Water diversions and transfers have led to translocations of native species in Australia. A drastic example of this in Tasmania was the flooding of Lake Pedder as a hydro electric storage. This inundation allowed the translocation through natural dispersal of climbing galaxias (Galaxias brevipinnis) into the home range of the endemic species, Pedder galaxias (Galaxias pedderensis). The competition for habitat from climbing galaxias combined with the introduction and predation from brown trout (Salmo trutta) has driven the Pedder galaxias to the point of extinction in the wild (Sanger 2001). In order to save the Pedder galaxias from extinction, a founder population was translocated into a small natural lake south of Lake Pedder (Sanger 2001). This example highlights the means by which translocation of native species can also be employed as a tool for the conservation of threatened species. Further, the Midgley's carp gudgeon (Hypseleotris sp. 1), an established translocated species in the River Torrens South Australia, could have been introduced via a number of pathways including inter-basin transfer of Murray water into the catchment (also with fingerlings of angling species, aquarium escapees, etc) (M. Hammer, pers. comm.).
Escape from professional and amateur freshwater aquaculture facilities has been suggested as a means for native species to be translocated outside their natural range. Freshwater aquaculture escapes of silver perch (Bidyanus bidyanus) have recently been recorded in Western Australia (Cross 2000).
Galaxiid species have also been moved outside their natural range. Golden galaxias (Galaxias auratus) became established in Lake Crescent as a result of invasion from Lake Sorell, in Central Tasmania via a man-made channel (Allen et al. 2002). There have been anecdotal reports of translocated populations of spotted galaxias (Galaxias truttaceus) north of the Great Dividing Range in the Loddon and Campaspe River systems, central Victoria since at least the early to mid 1980’s (G. Closs, University of Otago, pers. comm.). Climbing galaxias have also been translocated into the Murray River via transfers from the Snowy Mountain hydro electric scheme (Waters et al. 2002).

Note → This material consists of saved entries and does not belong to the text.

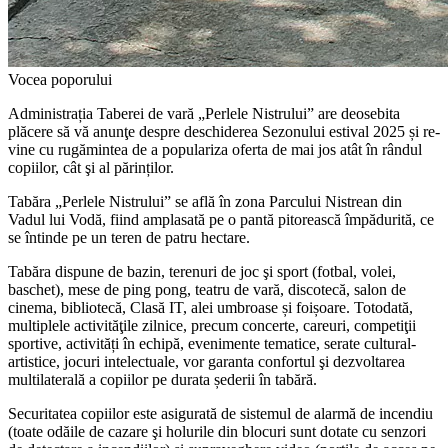
Vocea poporului
Administrația Taberei de vară „Per­lele Nistrului” are deosebita
plăcere să vă anunţe despre deschiderea Sezonului estival 2025 și re­
vine cu rugămintea de a populariza oferta de mai jos atât în rândul
co­piilor, cât şi al părinților.
Tabăra „Perlele Nistrului” se află în zona Parcului Nistrean din
Vadul lui Vodă, fiind amplasată pe o pantă pitorească împăduri­tă, ce
se întinde pe un teren de patru hec­tare.
Tabăra dispune de bazin, terenuri de joc şi sport (fotbal, volei,
baschet), mese de ping pong, teatru de vară, discotecă, salon de
cinema, bibliotecă, Clasă IT, alei umbroase și foișoare. Totodată,
multiplele activităţile zilnice, precum concerte, careuri, competiţii
sportive, activități în echipă, eve­nimente tematice, serate cultural-
artistice, jocuri intelectuale, vor garanta confortul şi dezvoltarea
multilaterală a copiilor pe du­rata șederii în tabără.
Securitatea copiilor este asigurată de sistemul de alarmă de incendiu
(toate odă­ile de cazare şi holurile din blocuri sunt dotate cu senzori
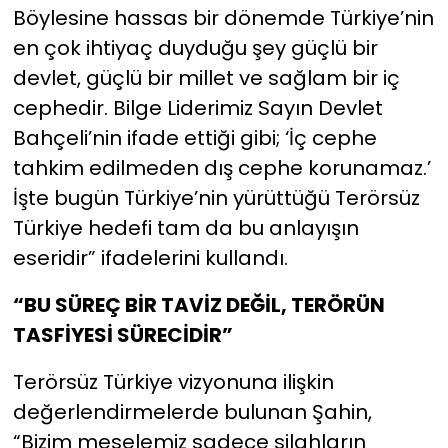
Böylesine hassas bir dönemde Türkiye’nin
en çok ihtiyaç duyduğu şey güçlü bir
devlet, güçlü bir millet ve sağlam bir iç
cephedir. Bilge Liderimiz Sayın Devlet
Bahçeli’nin ifade ettiği gibi; ‘İç cephe
tahkim edilmeden dış cephe korunamaz.’
İşte bugün Türkiye’nin yürüttüğü Terörsüz
Türkiye hedefi tam da bu anlayışın
eseridir” ifadelerini kullandı.
“BU SÜREÇ BİR TAVİZ DEĞİL, TERÖRÜN
TASFİYESİ SÜRECİDİR”
Terörsüz Türkiye vizyonuna ilişkin
değerlendirmelerde bulunan Şahin,
“Bizim meselemiz sadece silahların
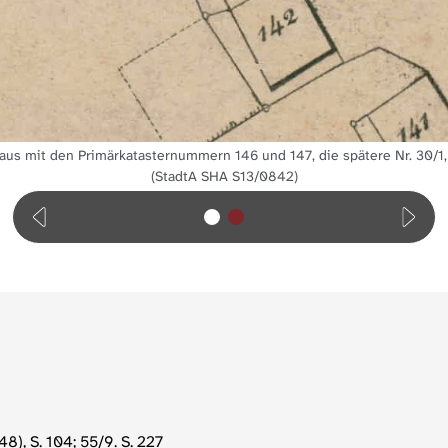
us mit den Primärkatasternummern 146 und 147, die spätere Nr. 30/1, i
(StadtA SHA S13/0842)
), S. 104; 55/9. S. 227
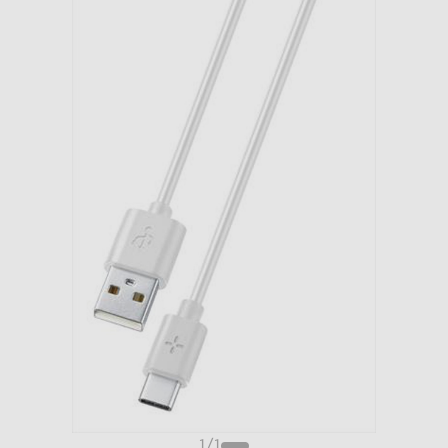
1
/
1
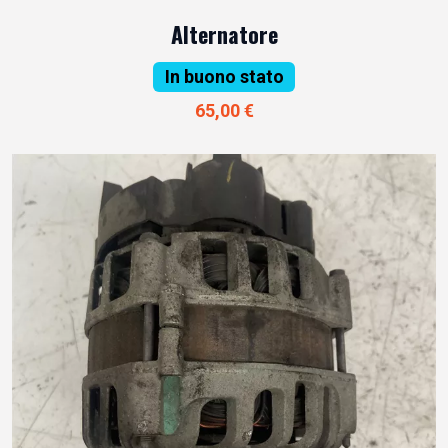
Alternatore
In buono stato
65,00 €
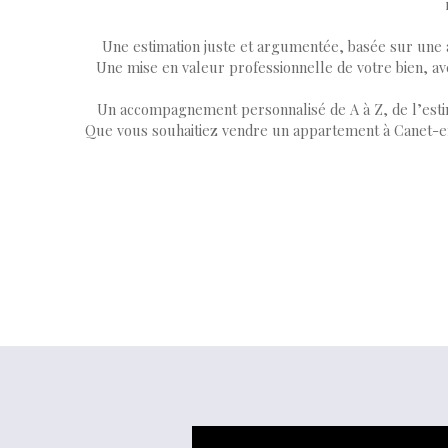
Une estimation juste et argumentée, basée sur une a
Une mise en valeur professionnelle de votre bien, ave
Un accompagnement personnalisé de A à Z, de l’estima
Que vous souhaitiez vendre un appartement à Canet-en-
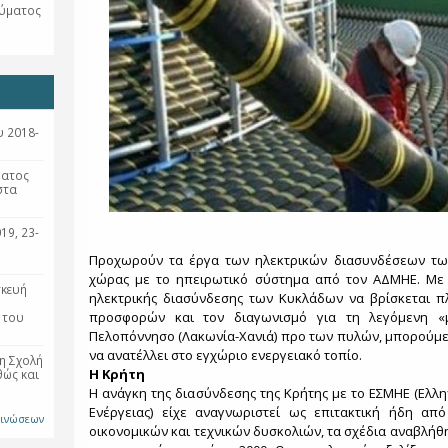
εύματος
 2018-
ματος
στα
19, 23-
Προχωρούν τα έργα των ηλεκτρικών διασυνδέσεων τω
χώρας με το ηπειρωτικό σύστημα από τον ΑΔΜΗΕ. Με 
σκευή
ηλεκτρικής διασύνδεσης των Κυκλάδων να βρίσκεται π
προσφορών και τον διαγωνισμό για τη λεγόμενη «
 του
Πελοπόννησο (Λακωνία-Χανιά) προ των πυλών, μπορούμε 
να ανατέλλει στο εγχώριο ενεργειακό τοπίο.
η Σχολή
Η Κρήτη
θώς και
Η ανάγκη της διασύνδεσης της Κρήτης με το ΕΣΜΗΕ (Ελλ
Ενέργειας) είχε αναγνωριστεί ως επιτακτική ήδη απ
οινώσεων
οικονομικών και τεχνικών δυσκολιών, τα σχέδια αναβλήθ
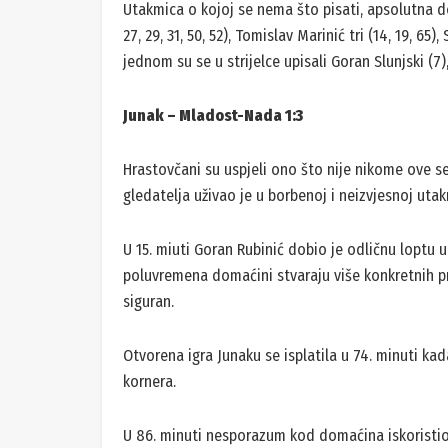
Utakmica o kojoj se nema što pisati, apsolutna d
27, 29, 31, 50, 52), Tomislav Marinić tri (14, 19, 65)
jednom su se u strijelce upisali Goran Slunjski (7)
Junak – Mladost-Nada 1:3
Hrastovčani su uspjeli ono što nije nikome ove sezo
gledatelja uživao je u borbenoj i neizvjesnoj utak
U 15. miuti Goran Rubinić dobio je odličnu loptu 
poluvremena domaćini stvaraju više konkretnih pri
siguran.
Otvorena igra Junaku se isplatila u 74. minuti ka
kornera.
U 86. minuti nesporazum kod domaćina iskoristio 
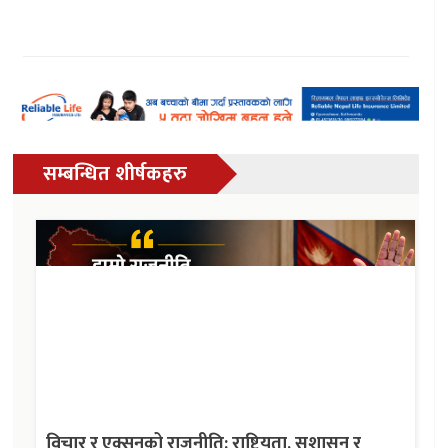
सम्बन्धित शीर्षकहरु
विचार र एक्सनको राजनीति: राष्ट्रियता, सुशासन र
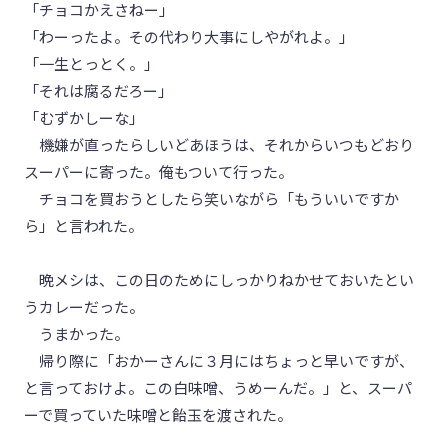
「チョコかえさねー」
「わーったよ。その代わり大事にしやがれよ。」
「一生とっとく。」
「それは腐るだろー」
「むずかしーな」
機嫌が直ったらしいどあほうは、それからいつもどおり
スーパーに寄った。俺もついて行った。
チョコを買おうとしたら笑いながら「もういいですか
ら」と言われた。
晩メシは、この日のためにしっかりねかせておいたとい
うカレーだった。
うまかった。
帰り際に「おかーさんに３月にはちょっと早いですが、
と言っておけよ。この白味噌、うめーんだ。」と、スーパ
ーで買っていた味噌と飴玉を渡された。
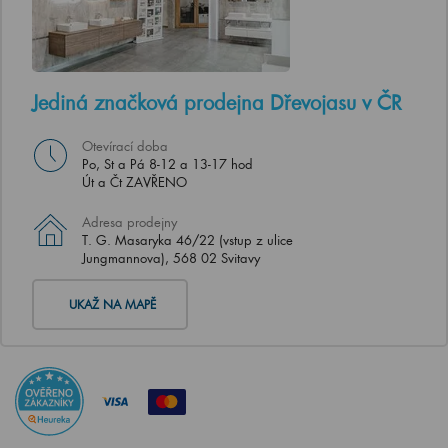
Jediná značková prodejna Dřevojasu v ČR
Otevírací doba
Po, St a Pá 8-12 a 13-17 hod
Út a Čt ZAVŘENO
Adresa prodejny
T. G. Masaryka 46/22 (vstup z ulice
Jungmannova), 568 02 Svitavy
UKAŽ NA MAPĚ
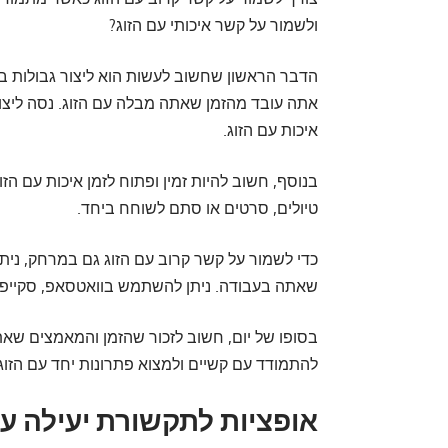
ולשמור על קשר איכותי עם הזוג?
הדבר הראשון שחשוב לעשות הוא ליצור גבולות בין
אתה עובד מהזמן שאתה מבלה עם הזוג. נסה ליצור 
איכות עם הזוג.
בנוסף, חשוב להיות זמין ופתוח לזמן איכות עם הז
טיולים, סרטים או סתם לשוחח ביחד.
כדי לשמור על קשר קרוב עם הזוג גם במרחק, נית
שאתה בעבודה. ניתן להשתמש בוואטסאפ, סקייפ 
בסופו של יום, חשוב לזכור שהזמן והמאמצים שאתה
להתמודד עם קשיים ולמצוא פתרונות יחד עם הזוג 
אופציות לתקשורת יעילה עם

The translocation of native species has had significant social and economic impacts. Translocation has created viable recreational fisheries in many areas where the indigenous native fish fauna are generally small bodied species. There are a number of successful fisheries in Australia which are based upon non-indigenous natives such as the translocated species of golden perch (Macquaria ambigua) in the Wimmera River, western Victoria. Native fish such as barramundi (Lates calcarifer) have also been successfully farmed in freshwater aquaculture schemes outside their natural distribution providing economic benefits.